Eu era masoquista também. Era sonâmbula, vez por outra acordava na frente de casa embriagada, vez por outra transava com quem não devia, falava demais e me arrependia, possuída pelo bom senso alardeador do álcool, me desnudava, enchia a boca de pus, gastava muito dinheiro. Algumas noites eu calhava de fumar, enfiava o maço inteiro pela garganta, autocida, cuspia a fumaça, engolia de volta, bebia e bebia, enchia o soalho da boca de pequenos cristais, duns confetes que viravam serpentina, viravam fevereiro dentro do meu estômago. Mas a onda da lombra quase nunca saia dali. A pancada maníaca espumava na minha barriga. Muito pouco atravessava o umbigo. Muito pouco subia pela espinha. No dia seguinte eu naufragava. Embrulhada, encacetada, cada vez mais atrofiada. 
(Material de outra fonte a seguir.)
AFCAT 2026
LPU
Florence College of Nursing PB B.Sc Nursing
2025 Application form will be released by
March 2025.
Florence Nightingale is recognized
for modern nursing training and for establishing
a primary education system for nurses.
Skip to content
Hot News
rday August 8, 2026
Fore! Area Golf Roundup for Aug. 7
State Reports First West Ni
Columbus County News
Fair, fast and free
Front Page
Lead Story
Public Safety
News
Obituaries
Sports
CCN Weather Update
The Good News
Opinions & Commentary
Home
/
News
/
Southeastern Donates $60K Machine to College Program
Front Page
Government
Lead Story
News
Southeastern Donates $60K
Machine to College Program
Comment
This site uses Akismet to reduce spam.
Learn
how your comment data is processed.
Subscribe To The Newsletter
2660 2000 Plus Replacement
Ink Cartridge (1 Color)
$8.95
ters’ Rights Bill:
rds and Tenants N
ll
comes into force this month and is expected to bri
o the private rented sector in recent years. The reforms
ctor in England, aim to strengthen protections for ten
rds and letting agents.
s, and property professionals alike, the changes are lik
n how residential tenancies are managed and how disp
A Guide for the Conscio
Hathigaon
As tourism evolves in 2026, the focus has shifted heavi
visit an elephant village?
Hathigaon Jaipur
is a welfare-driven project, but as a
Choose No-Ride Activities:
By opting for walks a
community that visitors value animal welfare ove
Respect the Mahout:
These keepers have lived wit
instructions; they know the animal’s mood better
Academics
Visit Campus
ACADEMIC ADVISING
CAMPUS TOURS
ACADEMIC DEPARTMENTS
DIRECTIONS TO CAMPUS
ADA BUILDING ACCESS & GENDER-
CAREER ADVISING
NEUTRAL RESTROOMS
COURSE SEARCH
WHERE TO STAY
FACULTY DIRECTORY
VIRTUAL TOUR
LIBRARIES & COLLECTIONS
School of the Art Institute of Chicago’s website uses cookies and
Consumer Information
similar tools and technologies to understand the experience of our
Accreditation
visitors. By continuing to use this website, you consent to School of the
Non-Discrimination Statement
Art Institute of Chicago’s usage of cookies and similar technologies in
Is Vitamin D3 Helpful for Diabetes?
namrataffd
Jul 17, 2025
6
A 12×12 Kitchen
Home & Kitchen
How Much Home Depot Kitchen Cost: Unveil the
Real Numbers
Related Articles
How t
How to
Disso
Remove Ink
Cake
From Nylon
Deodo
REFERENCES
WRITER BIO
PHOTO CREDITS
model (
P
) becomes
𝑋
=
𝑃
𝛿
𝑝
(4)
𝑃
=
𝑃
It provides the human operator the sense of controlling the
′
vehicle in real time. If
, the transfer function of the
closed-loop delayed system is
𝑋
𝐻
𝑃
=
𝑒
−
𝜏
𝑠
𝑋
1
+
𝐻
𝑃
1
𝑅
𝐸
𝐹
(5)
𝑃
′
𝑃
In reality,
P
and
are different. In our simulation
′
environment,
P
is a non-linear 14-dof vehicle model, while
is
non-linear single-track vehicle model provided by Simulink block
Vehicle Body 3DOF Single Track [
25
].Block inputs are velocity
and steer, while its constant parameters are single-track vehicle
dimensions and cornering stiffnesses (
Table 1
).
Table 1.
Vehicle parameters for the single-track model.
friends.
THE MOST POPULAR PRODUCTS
Na certa para coroar o desfecho da minha linha de raciocínio, naquele momento, o carro à minha frente reduz a velocidade, atravanca e pára. Pára também, escarrapachado no chão, o corpo do homem que arquitetava atravessar a rua. Achatado, meio morto, murcho, gasto, asfaltado, ele permanece ali por alguns segundos, até que a porta do carro pistoleiro se abre. Daí em diante, só ouço a buzina entre minhas orelhas. Não senti nada - até o fim da estória não sentirei. Meus dedos escorreram pelo couro do volante, encontram a trava da porta, o carro soluça, morre, eu ando até ele: um velho rapagão, camisa azul, preta, vermelha, os sapatos trocados, apocalíptico. Deito ao seu lado, em frangalhos, porejando meu próprio rastro de asfalto, arranjando o quadro, empinando a obra, aninhando o palco. Eu morro um pouco também.